Quality independent dealers have been fighting mass merchants since almost the beginnings of bicycle retail.

Bike shops versus BSO sellers

I’m writing a book about the US and UK cyclist organisations of the 1880s and 1890s which lobbied for good roads – and got them – before the motorcar came along and stole their thunder.

To research ‘Roads Were Not Built For Cars’ I’m poring over bicycle trade journals. Bicycle retailers have been fighting against sellers of cheap Bicycle Shaped Objects for at least 120 years. Tescos muscling in on your sales isn’t a new phenomenon: the cycle retailers of the 1890s also railed against the supermarkets of their day. When Specialized and other IBD-channel brands talk about protecting independent dealers, they’re echoing the concerns and sales pitches of similar bike brands in the 1890s.

Outing Bicycle said in an 1897 ad: "We don’t want our machines disgraced by associating them with sour kraut, pig iron and cheese sandwich dealers."

An editorial in US weekly trade magazine Cycling Life in the same year also railed against department stores, saying it was necessary to "check the evil before it becomes too great for suppression."

The magazine recommended the creation of a "separate classification to the bicycle sold by the department stores and thereby distinguish it from other machines."

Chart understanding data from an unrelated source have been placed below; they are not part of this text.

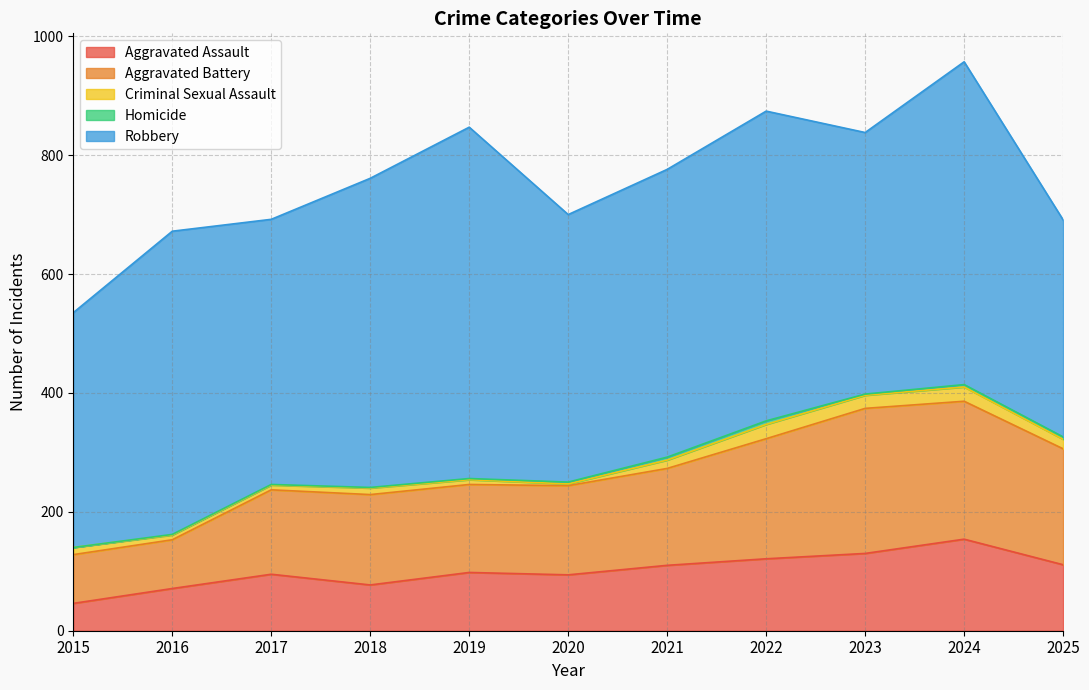

The Criminal Sexual Assault series shows 22 at 2023. True or false?

True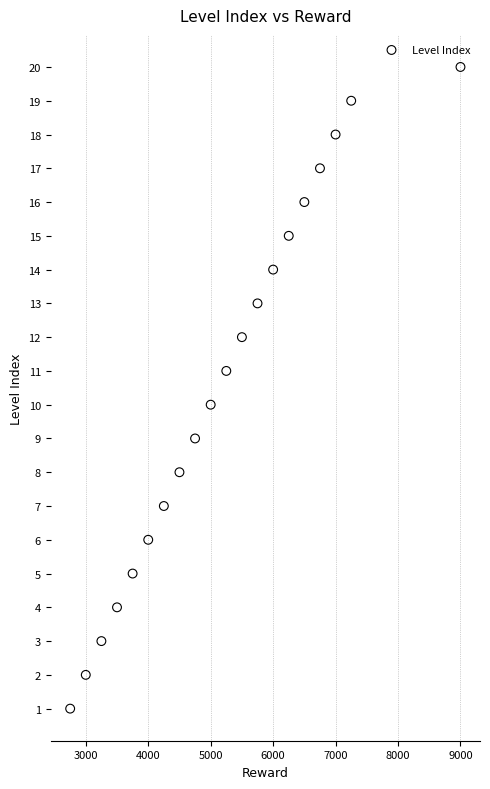

What is the range of Y values (max minus min)?

19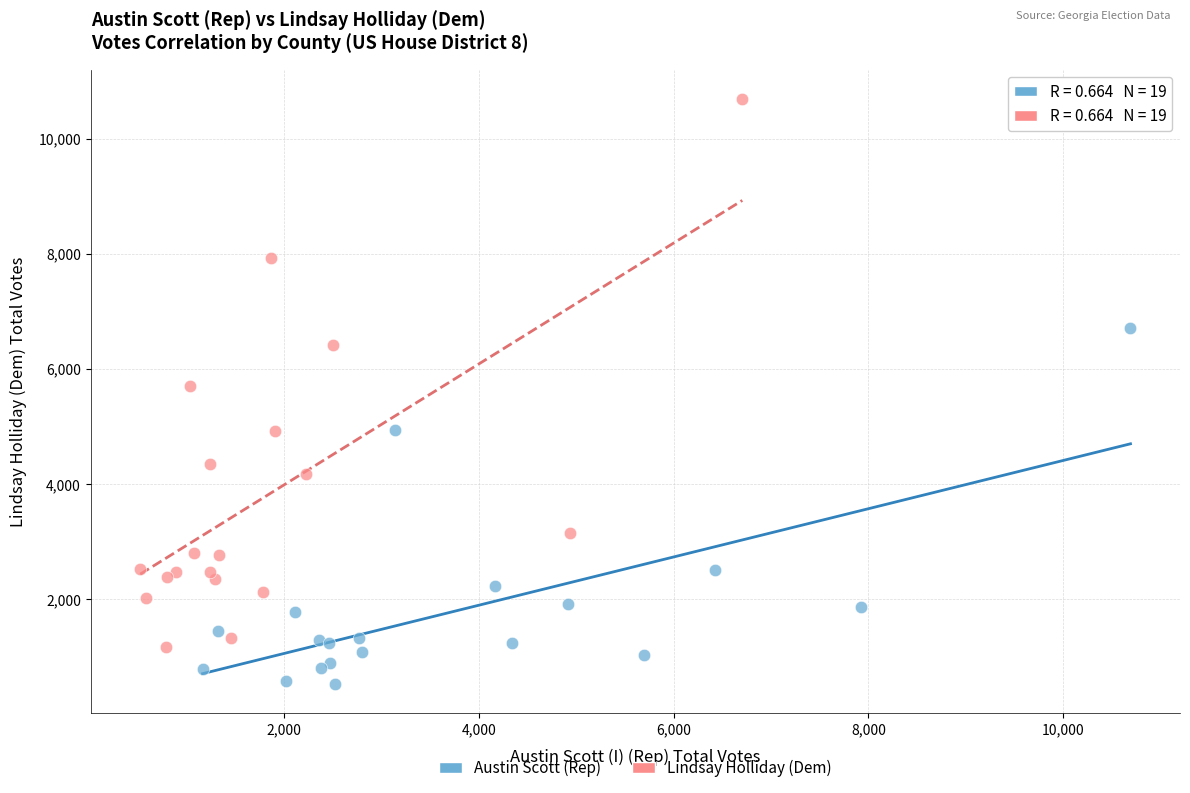

What are all the series names shown in the legend?

Austin Scott (Rep), Lindsay Holliday (Dem)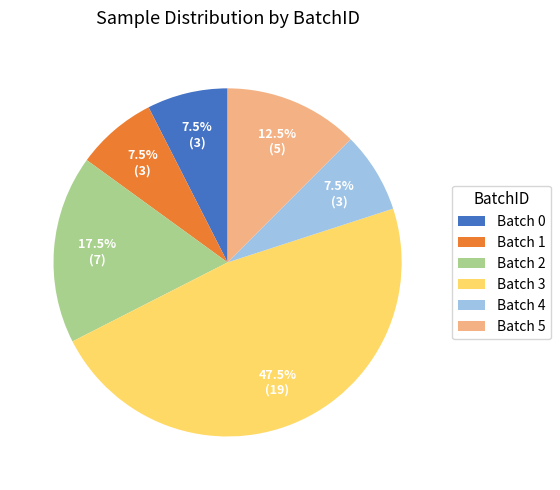

Combined, do Batch 3 and Batch 4 account for over 50%?

Yes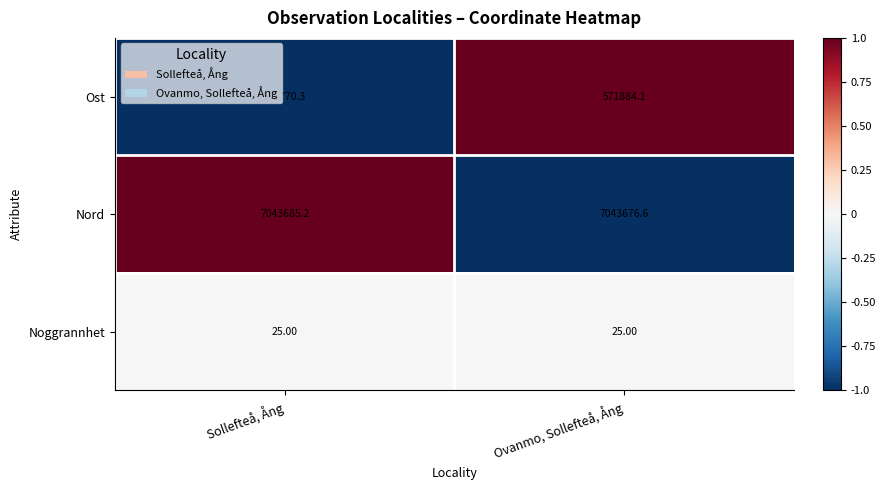

What is the average value of the Nord series?

7043680.9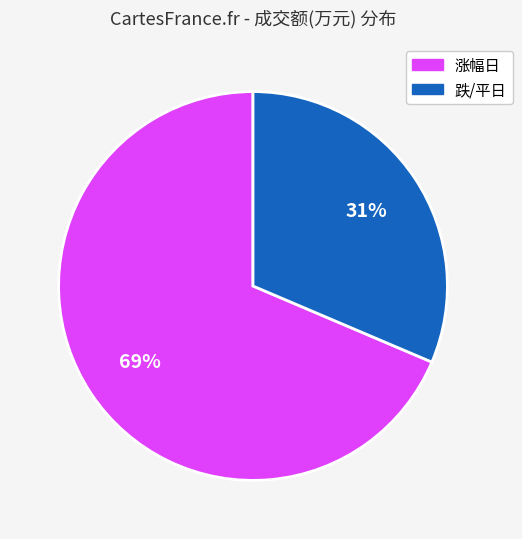

Does any single category account for the majority?

Yes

Just as bike sales over the the internet have impinged on modern dealers, the bike shops of the late 1890s faced similar challenges. In 1895, Sears, Roebuck & Co. of the US was producing a 532-page mail order catalogue. 

Today, Chain Reaction Cycles sends bike kit all over the world; in the 1890s, so did Sears Roebuck & Co. It claimed it was "The Cheapest Supply House On Earth" and that "Our Trade Reaches Around The World’". 

The late 1890s were a golden age for bicycles. When the middle classes started buying bicycles in big numbers, the number of specialist bicycle retailers increased to cope with demand. In 1897 America manufactured 1 million bicycles; England made 600,000. 

Bicycle shop owners made a tidy living up to 1897. After this the ‘bicycle boom’ imploded and profits collapsed as department stores and mail order retailers started selling bicycles at knockdown prices. In 1897, the standard price for a bicycle was $100; by 1900, Sears Roebuck & Co. was selling a bicycle for as low as $7.50.

Yet despite the market-warping power of the early mail order giants – they were the Amazon.com’s of their day – not all bike shops went under. Take comfort from the fact that Pearson Cycles of Sutton, West London and Howes of Cambridge have seen it all before, and are still trading, and are still owned by the same families. Pearson Cycles was founded as a blacksmiths in 1840; Howes Cycles started life in 1860 as a wheelwright.

Pearson Cycles is still in the same building as the original blacksmith’s forge, albeit much renovated. Brothers Guy and Will Pearson – the fifth generation from the family to run the shop – recently opened a new branch, a few miles away in Sheen. 

“We have a slow roll-out programme; one store every 150 years,” Will jokes.